Prompt:
Read the records beneath this task and copy every line that contains the string "https".

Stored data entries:
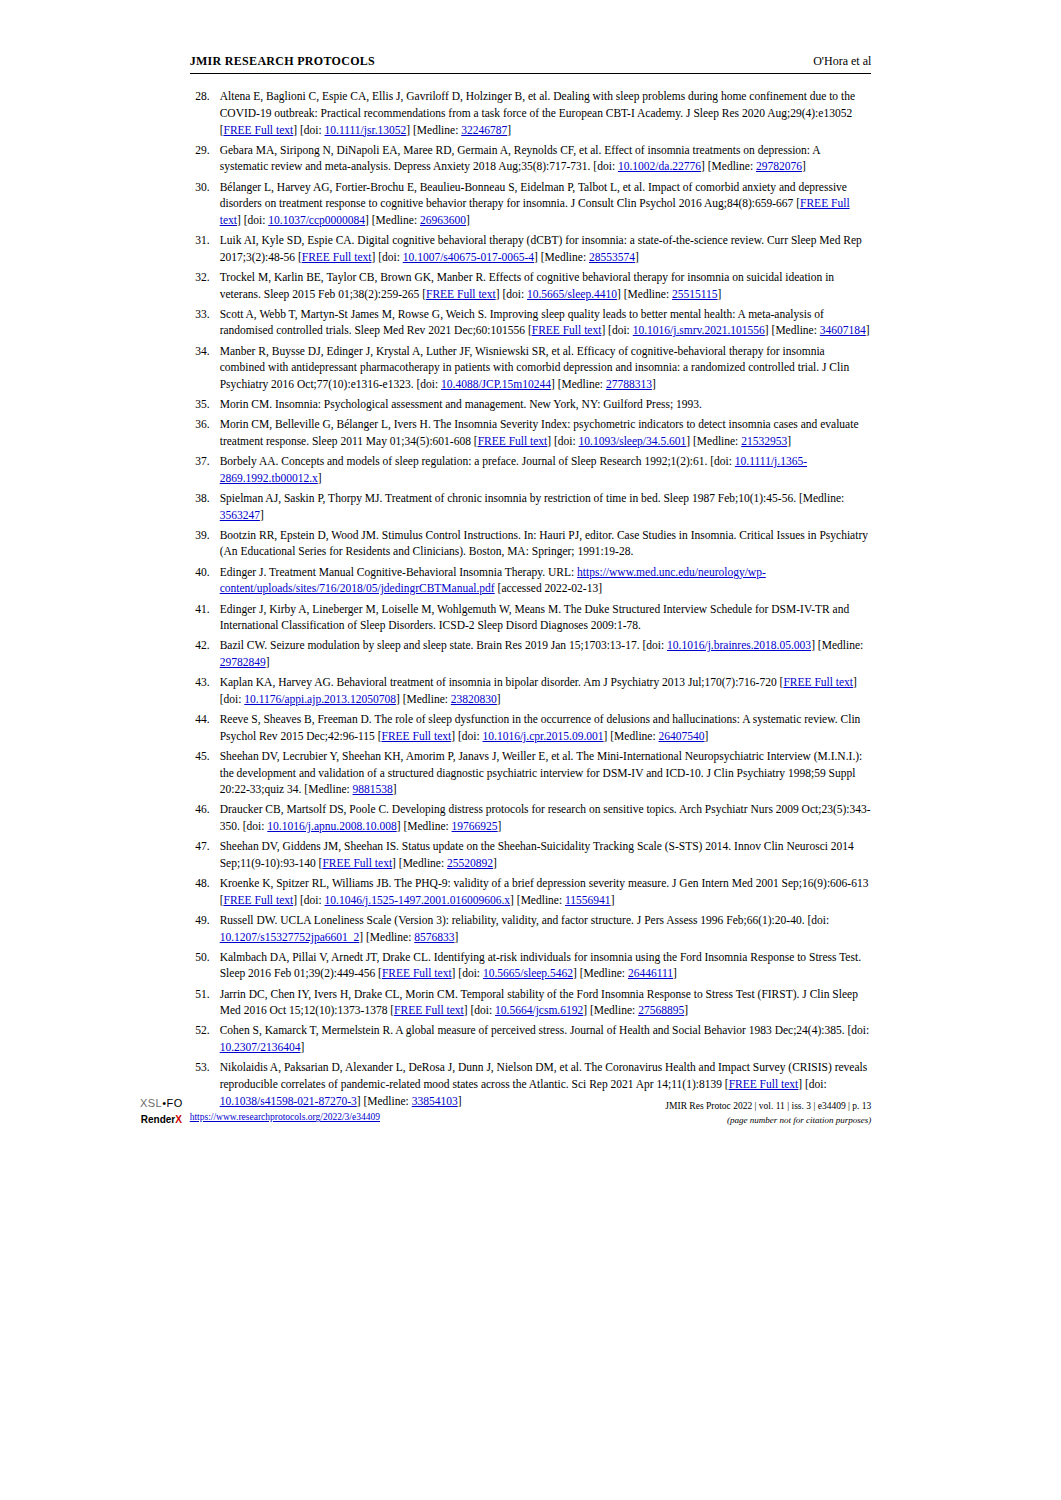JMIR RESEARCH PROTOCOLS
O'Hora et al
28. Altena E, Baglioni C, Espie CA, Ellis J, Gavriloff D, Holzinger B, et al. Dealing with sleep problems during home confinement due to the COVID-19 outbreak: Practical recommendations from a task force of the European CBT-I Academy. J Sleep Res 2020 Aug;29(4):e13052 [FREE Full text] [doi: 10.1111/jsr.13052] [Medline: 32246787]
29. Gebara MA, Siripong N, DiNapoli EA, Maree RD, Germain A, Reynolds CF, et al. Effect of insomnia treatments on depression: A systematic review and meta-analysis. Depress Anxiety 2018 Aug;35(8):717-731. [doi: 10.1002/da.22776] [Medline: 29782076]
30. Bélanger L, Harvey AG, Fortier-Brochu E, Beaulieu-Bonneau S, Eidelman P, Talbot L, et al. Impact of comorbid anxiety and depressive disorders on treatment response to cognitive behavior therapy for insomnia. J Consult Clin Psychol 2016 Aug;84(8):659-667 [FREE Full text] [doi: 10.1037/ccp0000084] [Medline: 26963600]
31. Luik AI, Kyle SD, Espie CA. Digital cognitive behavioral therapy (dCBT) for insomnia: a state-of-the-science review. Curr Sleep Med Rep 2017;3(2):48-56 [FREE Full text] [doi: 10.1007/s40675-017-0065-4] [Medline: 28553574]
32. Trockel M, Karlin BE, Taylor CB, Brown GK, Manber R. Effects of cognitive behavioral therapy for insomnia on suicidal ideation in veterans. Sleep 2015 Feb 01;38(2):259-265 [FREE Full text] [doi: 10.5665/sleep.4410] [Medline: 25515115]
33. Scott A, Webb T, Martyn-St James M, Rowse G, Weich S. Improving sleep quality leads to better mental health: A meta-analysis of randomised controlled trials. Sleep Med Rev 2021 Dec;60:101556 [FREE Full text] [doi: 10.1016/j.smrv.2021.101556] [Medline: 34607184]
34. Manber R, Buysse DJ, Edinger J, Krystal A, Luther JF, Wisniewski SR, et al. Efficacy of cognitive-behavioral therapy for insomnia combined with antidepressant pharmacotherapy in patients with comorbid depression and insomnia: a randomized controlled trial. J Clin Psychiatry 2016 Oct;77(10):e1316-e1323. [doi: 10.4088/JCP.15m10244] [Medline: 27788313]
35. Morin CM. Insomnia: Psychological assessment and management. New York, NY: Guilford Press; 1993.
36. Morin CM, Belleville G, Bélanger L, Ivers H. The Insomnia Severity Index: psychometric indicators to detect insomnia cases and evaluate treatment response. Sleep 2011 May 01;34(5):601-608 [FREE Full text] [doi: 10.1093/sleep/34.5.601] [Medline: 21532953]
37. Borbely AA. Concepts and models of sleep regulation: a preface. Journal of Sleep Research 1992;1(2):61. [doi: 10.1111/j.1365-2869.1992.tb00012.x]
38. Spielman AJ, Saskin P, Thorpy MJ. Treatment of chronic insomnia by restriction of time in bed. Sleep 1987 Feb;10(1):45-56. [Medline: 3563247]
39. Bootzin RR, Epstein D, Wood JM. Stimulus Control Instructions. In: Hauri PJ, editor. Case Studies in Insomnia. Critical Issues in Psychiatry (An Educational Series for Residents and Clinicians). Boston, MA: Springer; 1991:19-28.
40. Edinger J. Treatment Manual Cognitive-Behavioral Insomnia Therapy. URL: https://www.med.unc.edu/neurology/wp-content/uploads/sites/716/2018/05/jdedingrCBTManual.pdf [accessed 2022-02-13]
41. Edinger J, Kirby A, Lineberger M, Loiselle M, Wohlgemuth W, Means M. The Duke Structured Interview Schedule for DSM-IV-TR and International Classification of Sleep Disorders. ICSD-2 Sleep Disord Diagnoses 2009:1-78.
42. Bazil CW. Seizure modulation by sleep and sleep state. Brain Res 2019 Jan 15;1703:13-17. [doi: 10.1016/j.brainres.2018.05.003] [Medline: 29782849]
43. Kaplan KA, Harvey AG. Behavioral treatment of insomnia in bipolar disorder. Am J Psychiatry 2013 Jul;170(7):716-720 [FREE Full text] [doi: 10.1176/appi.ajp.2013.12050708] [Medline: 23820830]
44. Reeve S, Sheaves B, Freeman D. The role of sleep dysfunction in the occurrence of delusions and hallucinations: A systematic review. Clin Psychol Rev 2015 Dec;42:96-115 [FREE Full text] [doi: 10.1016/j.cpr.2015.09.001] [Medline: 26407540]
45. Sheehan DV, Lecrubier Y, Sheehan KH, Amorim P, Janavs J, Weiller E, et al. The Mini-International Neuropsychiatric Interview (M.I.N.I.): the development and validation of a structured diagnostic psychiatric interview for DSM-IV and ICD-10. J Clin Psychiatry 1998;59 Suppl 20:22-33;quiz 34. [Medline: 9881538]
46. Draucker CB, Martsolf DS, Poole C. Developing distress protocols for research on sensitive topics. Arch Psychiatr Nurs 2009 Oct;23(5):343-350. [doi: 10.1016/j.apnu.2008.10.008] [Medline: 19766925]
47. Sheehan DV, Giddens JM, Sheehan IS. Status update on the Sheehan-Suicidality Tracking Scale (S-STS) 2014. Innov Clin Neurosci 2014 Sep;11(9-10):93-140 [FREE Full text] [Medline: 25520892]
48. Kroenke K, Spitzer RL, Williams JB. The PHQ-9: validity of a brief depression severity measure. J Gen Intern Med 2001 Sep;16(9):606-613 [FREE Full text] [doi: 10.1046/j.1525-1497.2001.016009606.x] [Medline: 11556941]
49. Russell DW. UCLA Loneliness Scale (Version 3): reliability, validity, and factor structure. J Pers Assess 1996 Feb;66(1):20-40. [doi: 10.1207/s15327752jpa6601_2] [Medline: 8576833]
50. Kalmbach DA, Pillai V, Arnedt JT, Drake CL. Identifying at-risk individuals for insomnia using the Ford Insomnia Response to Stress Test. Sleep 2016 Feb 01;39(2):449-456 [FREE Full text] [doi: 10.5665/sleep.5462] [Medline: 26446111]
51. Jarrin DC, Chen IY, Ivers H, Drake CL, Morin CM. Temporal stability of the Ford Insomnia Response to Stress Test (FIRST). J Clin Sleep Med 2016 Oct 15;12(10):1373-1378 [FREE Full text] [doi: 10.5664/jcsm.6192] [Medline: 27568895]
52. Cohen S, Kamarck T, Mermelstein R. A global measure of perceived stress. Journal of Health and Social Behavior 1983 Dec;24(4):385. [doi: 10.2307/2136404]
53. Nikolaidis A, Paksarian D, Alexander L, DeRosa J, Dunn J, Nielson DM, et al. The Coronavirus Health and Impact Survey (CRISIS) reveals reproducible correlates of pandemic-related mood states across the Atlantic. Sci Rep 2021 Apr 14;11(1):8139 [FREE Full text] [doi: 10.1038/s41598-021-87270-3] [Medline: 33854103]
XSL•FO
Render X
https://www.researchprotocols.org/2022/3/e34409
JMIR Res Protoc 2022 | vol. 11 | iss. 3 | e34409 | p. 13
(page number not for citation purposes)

Expected answer:
40. Edinger J. Treatment Manual Cognitive-Behavioral Insomnia Therapy. URL: https://www.med.unc.edu/neurology/wp-content/uploads/sites/716/2018/05/jdedingrCBTManual.pdf [accessed 2022-02-13]
https://www.researchprotocols.org/2022/3/e34409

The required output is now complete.